本文 -

以下は26日に発売された月刊誌Hanadaの巻頭を飾る石平氏の連載コラムからである。
日本国民のみならず世界中の人達が必読。
中国・朝鮮と違う「とてつもない日本」(文化偏その2)
この連載は前回に続いて、「中国・朝鮮との違いから見た日本」というテーマの文化編として、文化の面における彼我の相違と日本文化の特質を考察してみる。
今回は、文化における「美」を考察の対象としよう。
どの民族の文化においても、美しさへの追求と美しさの表現は大きなテーマの一つである。
しかし中国出身の筆者は、日本文化においてこそ「美の追求と表現」は特別に重要な地位を占めていると認識しており、日本民族ほど繊細なる美意識と美を愛する心の持ち主は他にない、と思っている。
幕末、日本にやってきたイギリスの植物学者、囗バート・フォーチュンは名著『幕末日本探訪記-江戸と北京』のなかで、江戸で目撃した普通の日本人の「花好き」を次のようにレポートしている。 「(江戸)郊外の小ぢんまりした住居や農家や小屋の傍らを通り過ぎると、家の前に日本人好みの草花を少しばかり植え込んだ小庭をつくっている。日本人の国民性のいちじるしい特色は、下層階級でもみな生来の花好きであるということだ。気晴らしにしじゅう好きな植物を少し育てて、無上の楽しみにしている」
このような観察に基づき、フォーチュンは日本人の国民性について有名な論評をこう残している。
「花を愛する国民性が、人間の文化的レベルの高さを証明するものであるとすれば、日本の庶民は我が国の庶民と比べるとずっと勝っているとみえる」
文明国家のイギリスからやってきたフォーチュンが、江戸時代の日本人の「花好き」をそれほどまでに絶賛していることは現代に生きるわれわれにとっても強烈な驚きであるが、やはりフォーチュンが指摘したように、「花を愛する」こと(一側面において、すなわち美を愛すること)は日本人の国民性の特色であって、文化的レベルの高さの表れでもあろう。
フォーチュンにはるかに遅れて、昭和最後の年に日本にやってきた不肖の私も、実は人生初めてのこの異国の地で、「美しさ」が至る所に遍在していること、「美しいもの」は人々によって程よく愛されていることを発見して新鮮なる感動を覚えた。
日本を訪れて早々、新しい友人に誘われて人生初の花見を楽しんだ時、来日してひと月が経った五月の小雨の日に友人に連れられて京都の嵯峨嵐山を散策した時もそうであった。
それから数年後に二回目の嵐山散策を楽しんだ時、天龍寺の境内でかの有名な曹源池庭園を観た瞬間、人生で初めて「極美」というものを知って感激した。
そして日本で長く生活していくと、美しい庭園があるのは何も天龍寺だけでないことを知るようになった。
同じ京都でも、東福寺の本坊庭園、南禅寺の方丈庭園、十五個の石が主役の龍安寺の石庭、一面の苔で覆われる西芳寺庭園などなど。私かいま住む奈良にある吉野の竹林院群芳園と大和郡山の慈光院庭園、葛城の當麻寺中之坊庭園からなる「大和三庭園」は、京都の名庭と比敵するほどの魅力があろう。

課題 A - 本文によると、筆者が天龍寺の境内で観て、人生で初めて「極美」を知ったという庭園は何ですか。
本文と記録は、それぞれ別の出典によるものです。

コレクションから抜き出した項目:
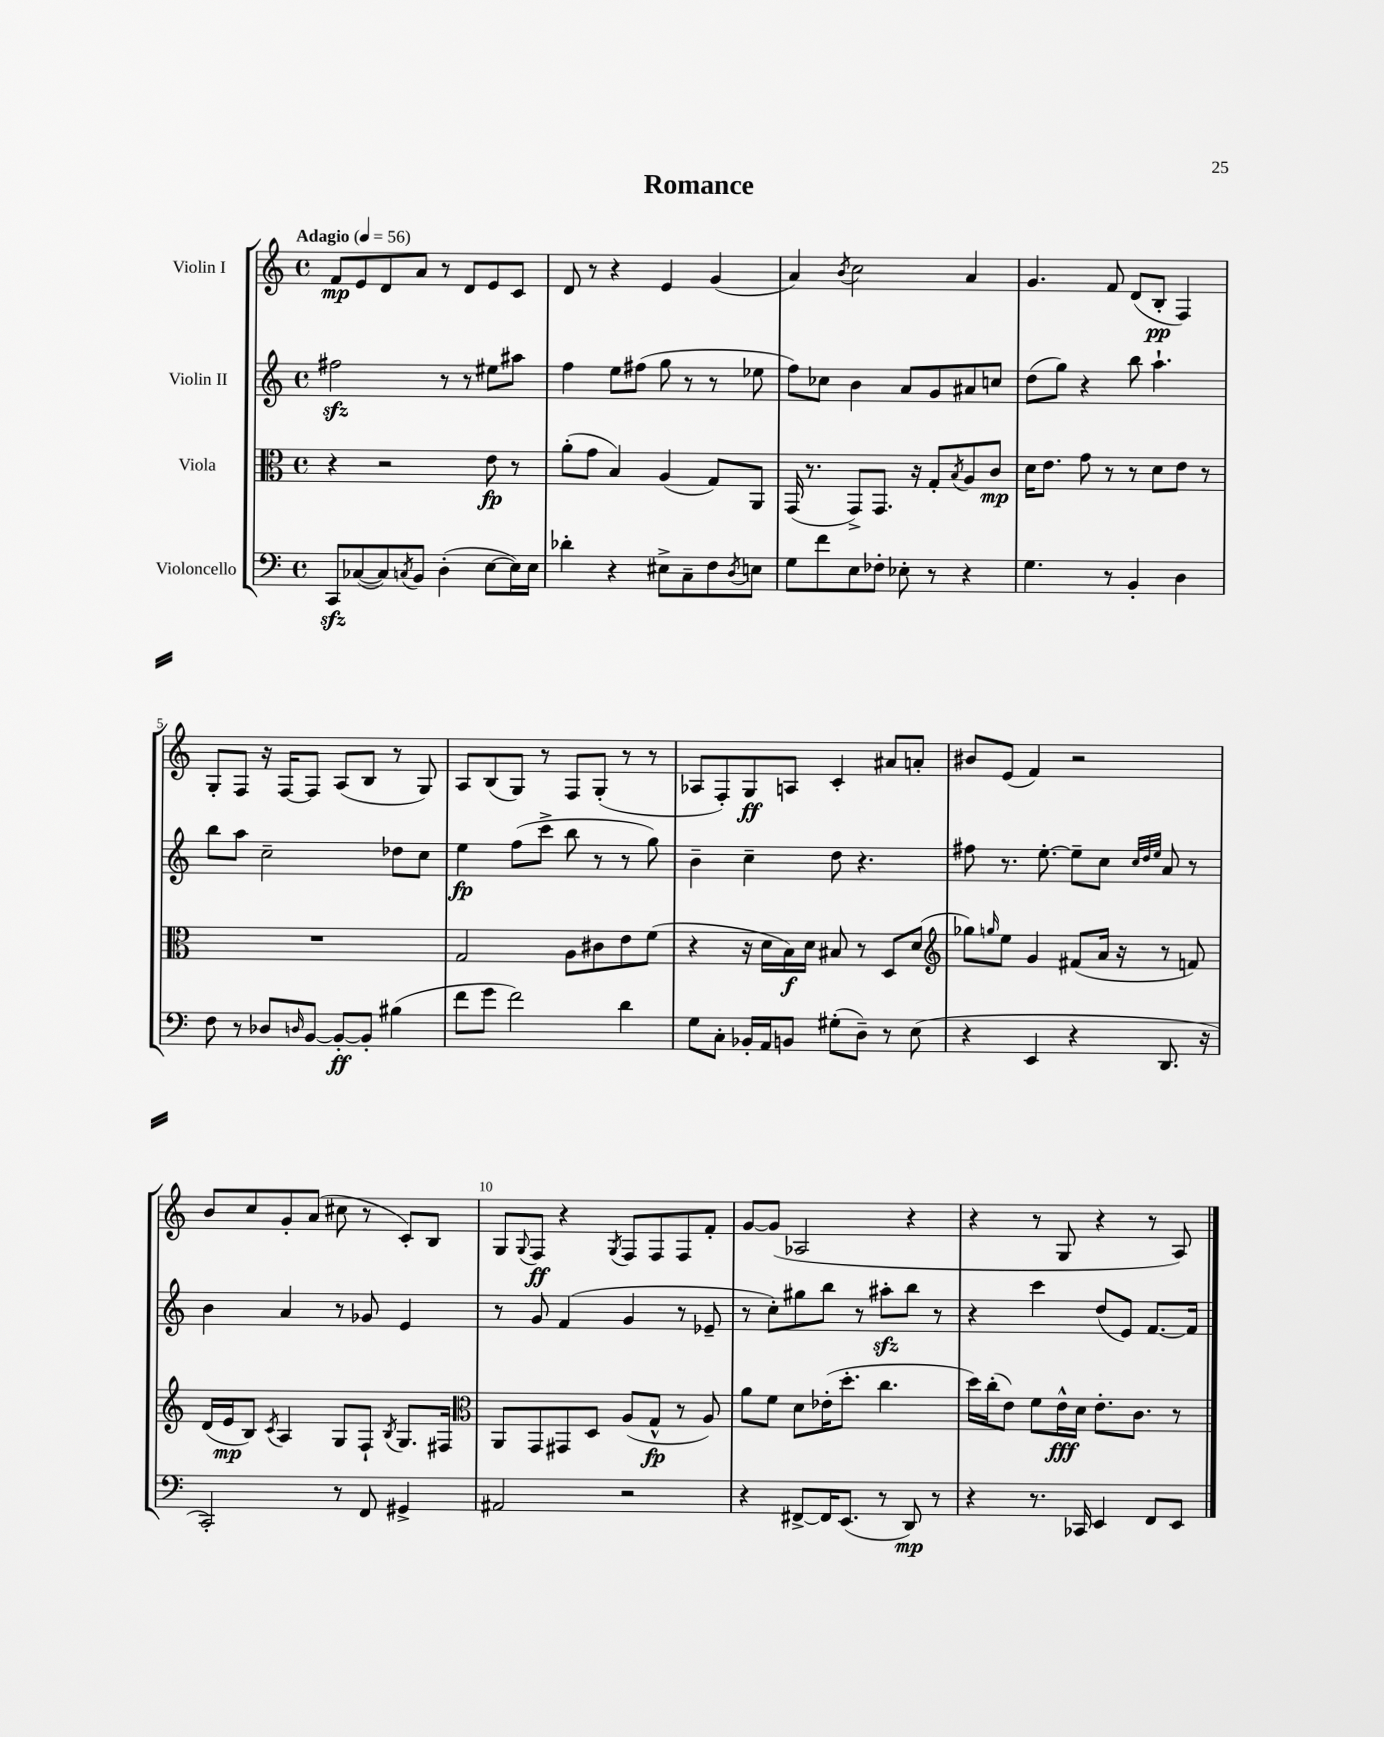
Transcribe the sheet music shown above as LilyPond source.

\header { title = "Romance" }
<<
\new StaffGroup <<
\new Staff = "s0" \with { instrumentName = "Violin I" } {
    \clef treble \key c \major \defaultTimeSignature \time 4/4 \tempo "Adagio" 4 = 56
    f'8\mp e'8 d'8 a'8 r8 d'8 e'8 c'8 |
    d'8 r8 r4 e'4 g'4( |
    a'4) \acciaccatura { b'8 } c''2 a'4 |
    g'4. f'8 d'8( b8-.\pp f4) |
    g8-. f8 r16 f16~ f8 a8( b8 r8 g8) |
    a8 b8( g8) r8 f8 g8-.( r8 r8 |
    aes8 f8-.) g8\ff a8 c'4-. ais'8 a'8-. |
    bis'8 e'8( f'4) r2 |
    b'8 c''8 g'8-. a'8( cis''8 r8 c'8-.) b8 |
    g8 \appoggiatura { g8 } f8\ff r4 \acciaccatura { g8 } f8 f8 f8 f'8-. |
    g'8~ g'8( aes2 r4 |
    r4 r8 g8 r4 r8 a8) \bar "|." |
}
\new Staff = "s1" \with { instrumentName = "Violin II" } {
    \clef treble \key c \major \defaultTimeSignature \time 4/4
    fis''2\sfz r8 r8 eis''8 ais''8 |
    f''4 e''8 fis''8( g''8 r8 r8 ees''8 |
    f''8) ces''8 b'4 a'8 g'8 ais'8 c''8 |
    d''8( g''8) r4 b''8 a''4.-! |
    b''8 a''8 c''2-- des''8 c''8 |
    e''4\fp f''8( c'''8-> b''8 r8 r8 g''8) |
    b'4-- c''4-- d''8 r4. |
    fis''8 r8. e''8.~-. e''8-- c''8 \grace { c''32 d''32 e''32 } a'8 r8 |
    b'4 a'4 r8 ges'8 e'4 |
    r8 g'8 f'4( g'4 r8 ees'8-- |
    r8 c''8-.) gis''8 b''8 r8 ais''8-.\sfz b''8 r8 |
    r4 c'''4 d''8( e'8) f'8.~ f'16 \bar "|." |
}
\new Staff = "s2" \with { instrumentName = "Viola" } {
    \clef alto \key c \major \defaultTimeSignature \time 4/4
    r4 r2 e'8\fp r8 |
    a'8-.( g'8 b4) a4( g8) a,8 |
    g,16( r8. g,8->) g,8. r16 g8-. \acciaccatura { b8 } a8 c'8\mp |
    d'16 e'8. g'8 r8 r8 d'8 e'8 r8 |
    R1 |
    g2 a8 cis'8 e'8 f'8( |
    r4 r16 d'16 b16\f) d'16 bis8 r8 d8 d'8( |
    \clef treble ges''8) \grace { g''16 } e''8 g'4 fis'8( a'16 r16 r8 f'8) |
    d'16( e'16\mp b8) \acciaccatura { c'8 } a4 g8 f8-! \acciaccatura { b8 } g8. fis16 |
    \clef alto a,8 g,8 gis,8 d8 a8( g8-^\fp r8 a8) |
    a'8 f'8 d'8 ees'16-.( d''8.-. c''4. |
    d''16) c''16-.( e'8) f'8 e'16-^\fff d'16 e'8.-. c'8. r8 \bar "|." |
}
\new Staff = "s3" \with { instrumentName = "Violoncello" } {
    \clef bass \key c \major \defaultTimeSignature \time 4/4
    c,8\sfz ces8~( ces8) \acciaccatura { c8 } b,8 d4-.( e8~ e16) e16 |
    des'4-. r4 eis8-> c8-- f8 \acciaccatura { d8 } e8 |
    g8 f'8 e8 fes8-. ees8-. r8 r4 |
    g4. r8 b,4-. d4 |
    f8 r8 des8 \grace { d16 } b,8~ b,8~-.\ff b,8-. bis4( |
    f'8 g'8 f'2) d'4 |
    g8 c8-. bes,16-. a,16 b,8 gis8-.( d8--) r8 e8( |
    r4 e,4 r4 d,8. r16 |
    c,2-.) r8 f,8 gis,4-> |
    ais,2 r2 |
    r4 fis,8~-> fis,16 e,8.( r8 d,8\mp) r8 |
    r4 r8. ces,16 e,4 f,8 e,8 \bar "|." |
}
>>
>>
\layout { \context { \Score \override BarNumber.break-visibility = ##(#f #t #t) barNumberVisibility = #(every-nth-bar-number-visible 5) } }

課題 B - 記録の中から、文字列「treble」を含む行をすべて列挙してください。大文字と小文字は区別します。

解答 A - 曹源池庭園です。

解答 B -
    \clef treble \key c \major \defaultTimeSignature \time 4/4 \tempo "Adagio" 4 = 56
    \clef treble \key c \major \defaultTimeSignature \time 4/4
    \clef treble ges''8) \grace { g''16 } e''8 g'4 fis'8( a'16 r16 r8 f'8) |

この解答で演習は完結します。